Necessary information and/or documents are needed to be submitted online through these forms stated above are:

  • Memorandum of Association (MoA) & Article of Association (AoA) with brief details of the Company Name, Capital, Registered Office signed by all the subscribers or promoters.
  • A duly signed declaration that has to be given by an advocate, Chartered Accountant, Cost Accountant or Company Secretary in Practice.
  • An affidavit in form INC-9 which is a declaration by subscribers and first directors which state no- conviction of any offense and/or they are not found guilty of any fraud/ misfeasance/or any breach of duty.
  • Address of its registered office where it has to be situated
  • Complete details of each subscribers and first directors such as Full Name, Fathers Name, DIN number (If already allotted to them), Date of Birth, Present Address, Permanent Address along with Address proof such as Electricity Bill, Bank Statement, or any Mobile bill (Any One amongst these three), and Identity Proof such as Voter ID, Passport or Driving License (Any One amongst these three).
  • If any of the directors already hold directorship in any other company apart from the Proposed Company in which being appointed, such interest in other entities has to be attached as a declaration.
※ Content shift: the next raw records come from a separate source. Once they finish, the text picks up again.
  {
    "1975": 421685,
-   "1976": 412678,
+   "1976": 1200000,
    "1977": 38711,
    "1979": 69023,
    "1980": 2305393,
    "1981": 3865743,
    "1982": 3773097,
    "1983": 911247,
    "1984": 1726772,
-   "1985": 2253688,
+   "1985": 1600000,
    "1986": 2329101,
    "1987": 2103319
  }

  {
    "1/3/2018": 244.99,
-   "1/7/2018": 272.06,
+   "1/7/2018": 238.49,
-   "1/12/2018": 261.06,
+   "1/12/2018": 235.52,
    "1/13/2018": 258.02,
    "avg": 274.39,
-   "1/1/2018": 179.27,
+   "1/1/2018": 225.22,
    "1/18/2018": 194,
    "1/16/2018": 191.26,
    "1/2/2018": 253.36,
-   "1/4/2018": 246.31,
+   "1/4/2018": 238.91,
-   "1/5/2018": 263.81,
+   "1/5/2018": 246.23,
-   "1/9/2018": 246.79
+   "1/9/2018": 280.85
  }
Minimum requirements with which company can be formed are:

  • Minimum 2 persons to act as a director
  • Minimum 2 shareholders.
  • Earlier the concept of minimum capital of 1 Lakh has been removed now.
  • Every director must have valid DIN number.
  • At least one of the directors should be resident.


Following are the benefits that are enjoyed by owner of Private Companies:

  • Private Limited Company can hold and own property on its name and also incur debt reason being it has its own legal capacity.
  • Directors are not held liable for debts incurred by company because company is a separate legal entity.
  • Unless a company is dissolve it can be continued without any interruption because it is not affected by death of any member. Perpetual succession is a benefit of private limited company.
  • Liability of members is limited to the extent of shares subscribed by them. During winding up they are liable only for amount unpaid on their shares.
  • A company can sue and be sued on its own name.
  • A private company enjoys better source of funds such as it can issue debentures, accept deposit from its own member, also financial institutions and banks gives easy loans.
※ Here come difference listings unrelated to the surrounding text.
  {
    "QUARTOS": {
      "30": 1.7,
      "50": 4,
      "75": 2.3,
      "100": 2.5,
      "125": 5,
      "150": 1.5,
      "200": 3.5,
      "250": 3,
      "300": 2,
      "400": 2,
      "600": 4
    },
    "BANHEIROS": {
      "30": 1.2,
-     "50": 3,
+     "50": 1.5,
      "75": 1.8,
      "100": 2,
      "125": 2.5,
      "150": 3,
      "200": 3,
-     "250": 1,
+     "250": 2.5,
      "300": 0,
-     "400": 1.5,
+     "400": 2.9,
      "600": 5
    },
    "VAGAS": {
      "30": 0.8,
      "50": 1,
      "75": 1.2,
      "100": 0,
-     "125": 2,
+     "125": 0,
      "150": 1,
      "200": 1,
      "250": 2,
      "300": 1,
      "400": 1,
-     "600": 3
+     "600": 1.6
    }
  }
  • Companies incorporated after the commencement of companies (amendment) ordinance, 2018 and having a share capital has to file form INC-20A online for the verification of registered office. This section says those companies incorporated on or after the 2nd day of November 2018 (02.11.2018) has to file a declaration by its directors within one eighty days (180) days of incorporation in Form- INC-20A.
  • This declaration is filed to obtain a certificate of commencement of business.
  • Bank Statement having all credit entries has to be attached to the form as a supporting document.
  • If there is any default in filing this form within due date, the following penalty is revealed
    • Company: Rs.50,000/- • Director in default: Rs. 10,000/- per day up to Rs.1,00,000/-

Frequently Asked Questions

  • 1. For how long is name approval letter valid?

    For new companies, names approved under RUN are valid for 20 days from approval that is 20 days from the date of name approval letter.
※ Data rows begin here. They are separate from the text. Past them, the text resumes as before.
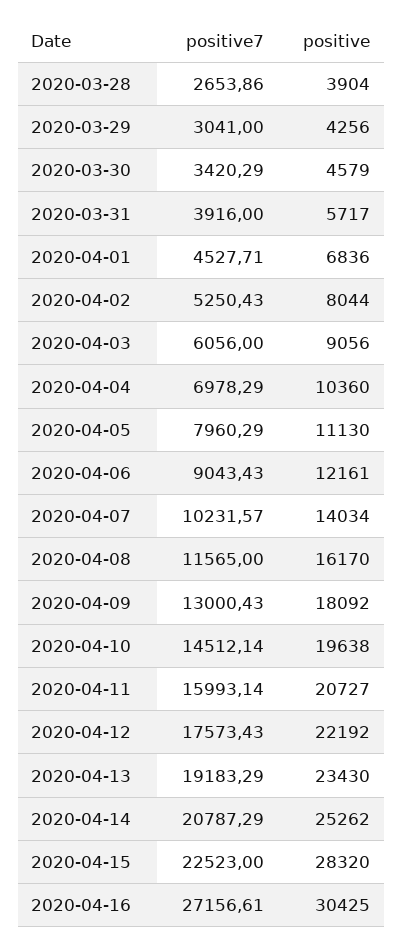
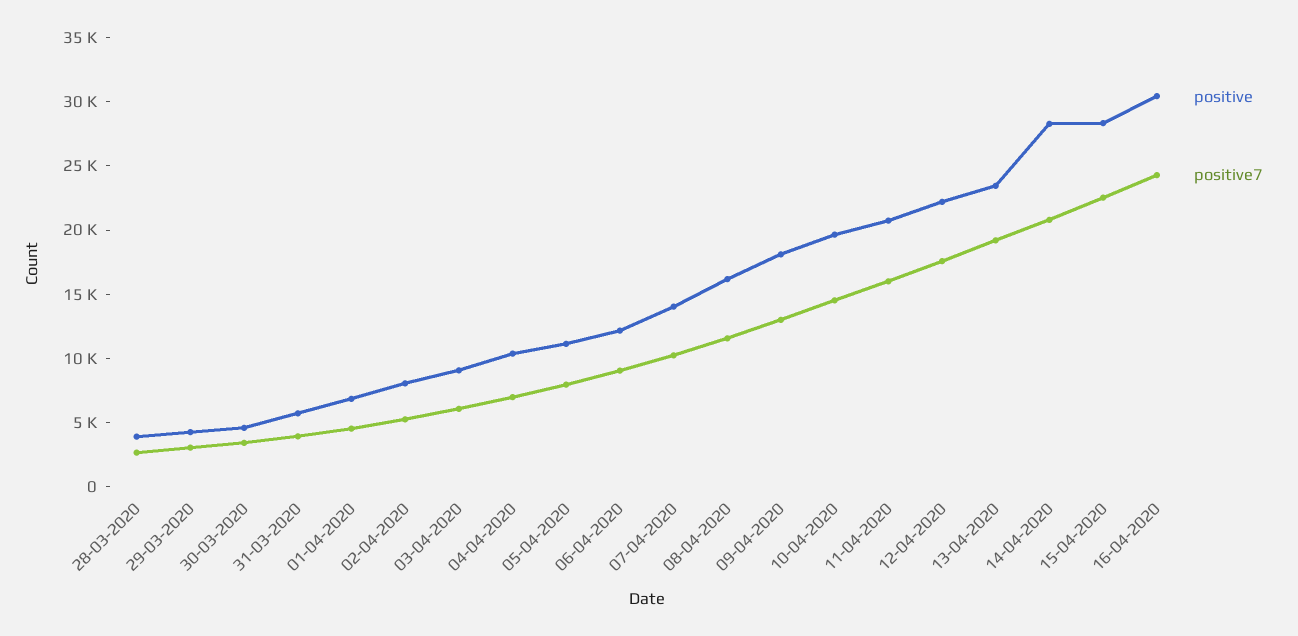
  {
    "positive7": {
      "2020-03-28": 2653.86,
      "2020-03-29": 3041,
      "2020-03-30": 3420.29,
      "2020-03-31": 3916,
      "2020-04-01": 4527.71,
      "2020-04-02": 5250.43,
      "2020-04-03": 6056,
      "2020-04-04": 6978.29,
      "2020-04-05": 7960.29,
      "2020-04-06": 9043.43,
      "2020-04-07": 10231.57,
      "2020-04-08": 11565,
      "2020-04-09": 13000.43,
      "2020-04-10": 14512.14,
      "2020-04-11": 15993.14,
      "2020-04-12": 17573.43,
      "2020-04-13": 19183.29,
      "2020-04-14": 20787.29,
      "2020-04-15": 22523,
-     "2020-04-16": 27156.61
+     "2020-04-16": 24000
    },
    "positive": {
      "2020-03-28": 3904,
      "2020-03-29": 4256,
      "2020-03-30": 4579,
      "2020-03-31": 5717,
      "2020-04-01": 6836,
      "2020-04-02": 8044,
      "2020-04-03": 9056,
      "2020-04-04": 10360,
      "2020-04-05": 11130,
      "2020-04-06": 12161,
      "2020-04-07": 14034,
      "2020-04-08": 16170,
      "2020-04-09": 18092,
      "2020-04-10": 19638,
      "2020-04-11": 20727,
      "2020-04-12": 22192,
      "2020-04-13": 23430,
-     "2020-04-14": 25262,
+     "2020-04-14": 28000,
      "2020-04-15": 28320,
      "2020-04-16": 30425
    }
  }

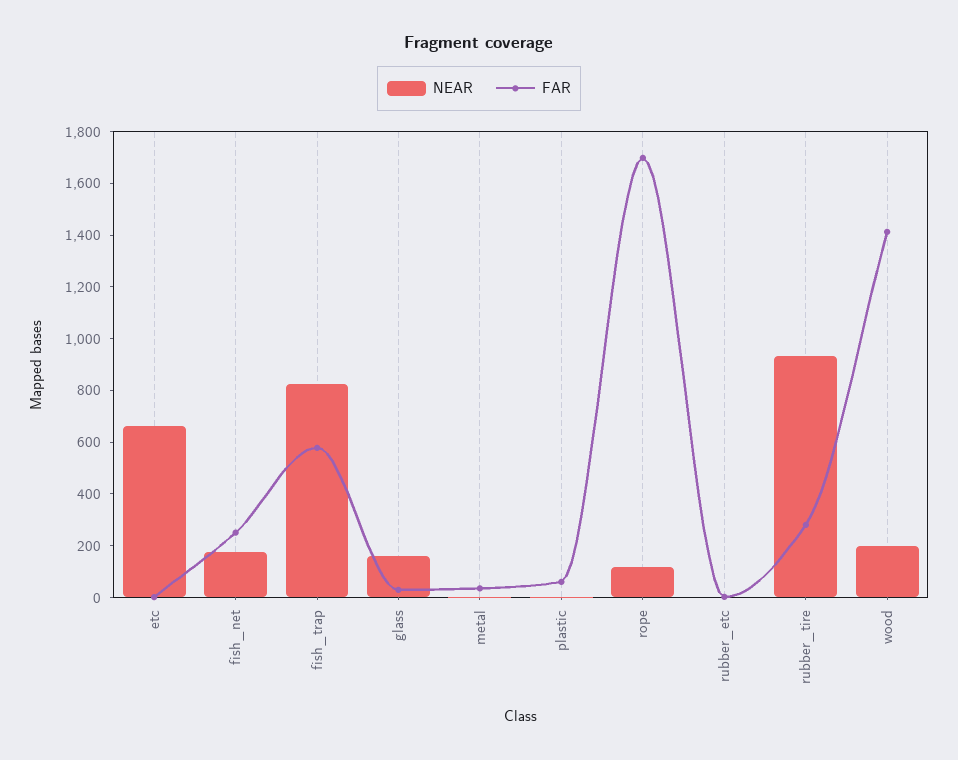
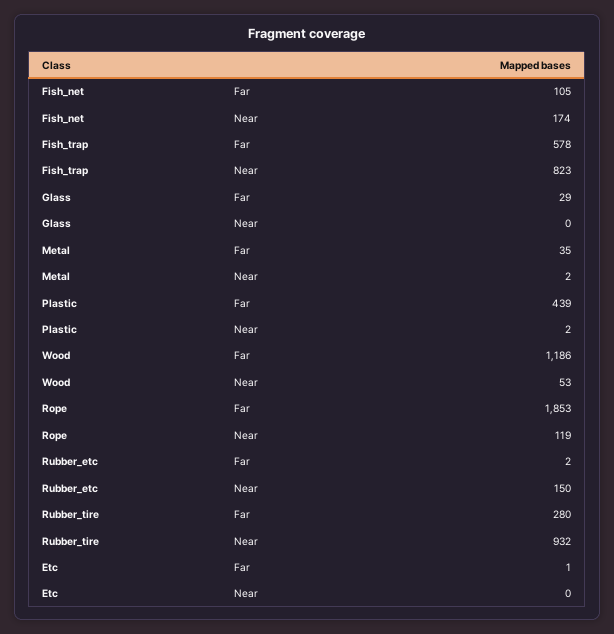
  {
    "NEAR": {
-     "etc": 650,
+     "etc": 0,
      "fish_net": 174,
      "fish_trap": 823,
-     "glass": 150,
+     "glass": 0,
      "metal": 2,
      "plastic": 2,
      "rope": 119,
-     "rubber_etc": 0,
+     "rubber_etc": 150,
      "rubber_tire": 932,
-     "wood": 200
+     "wood": 53
    },
    "FAR": {
      "etc": 1,
-     "fish_net": 250,
+     "fish_net": 105,
      "fish_trap": 578,
      "glass": 29,
      "metal": 35,
-     "plastic": 50,
+     "plastic": 439,
-     "rope": 1700,
+     "rope": 1853,
      "rubber_etc": 2,
      "rubber_tire": 280,
-     "wood": 1400
+     "wood": 1186
    }
  }

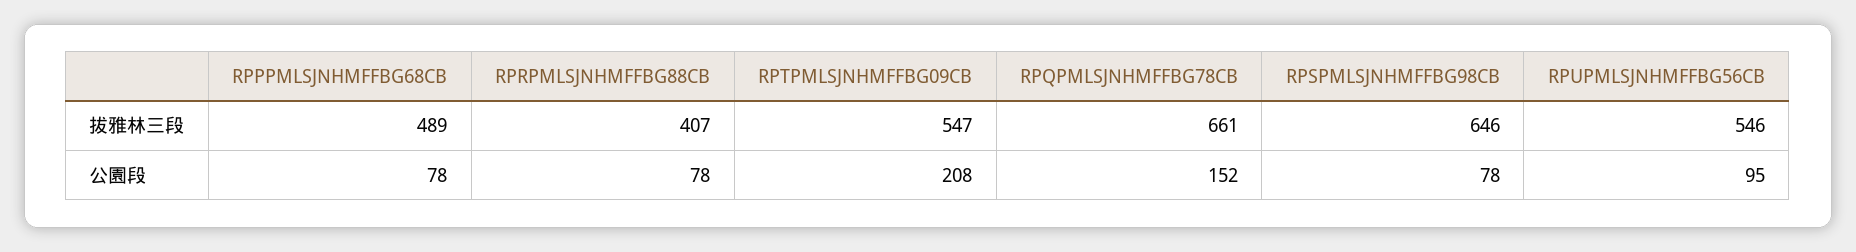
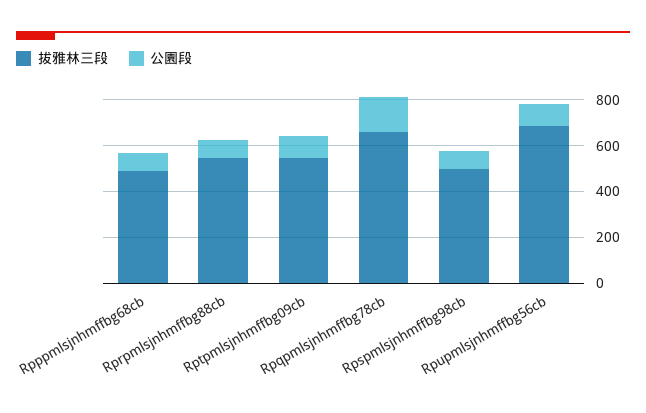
  {
    "拔雅林三段": {
      "RPPPMLSJNHMFFBG68CB": 489,
-     "RPRPMLSJNHMFFBG88CB": 407,
+     "RPRPMLSJNHMFFBG88CB": 550,
      "RPTPMLSJNHMFFBG09CB": 547,
      "RPQPMLSJNHMFFBG78CB": 661,
-     "RPSPMLSJNHMFFBG98CB": 646,
+     "RPSPMLSJNHMFFBG98CB": 500,
-     "RPUPMLSJNHMFFBG56CB": 546
+     "RPUPMLSJNHMFFBG56CB": 700
    },
    "公園段": {
      "RPPPMLSJNHMFFBG68CB": 78,
      "RPRPMLSJNHMFFBG88CB": 78,
-     "RPTPMLSJNHMFFBG09CB": 208,
+     "RPTPMLSJNHMFFBG09CB": 100,
      "RPQPMLSJNHMFFBG78CB": 152,
      "RPSPMLSJNHMFFBG98CB": 78,
      "RPUPMLSJNHMFFBG56CB": 95
    }
  }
  • 2. How many Names & DIN can be applied in SPICe form?

    One name can be applied in SPICe form although 2 names can be applied at a time using RUN Maximum 3 DIN can be applied for new directors in SPICe

  • 3.Can the first directors be named in AOA (Article)?

    Yes, Article can be amended modified as per the requirement as form INC-34 (SPICeAoA) has a facility for the same.

  • 4. In how many days Company is approved by ROC?

    Answer of this question depends upon case to case basis. ROC takes maximum 2-3 days from submission of application. It can put an application for resubmission in case of discrepancies

  • 5. Can LLP be formed using SPICe forms?

    No, SPICe forms can be used only for incorporating only companies (Private/Public/OPC).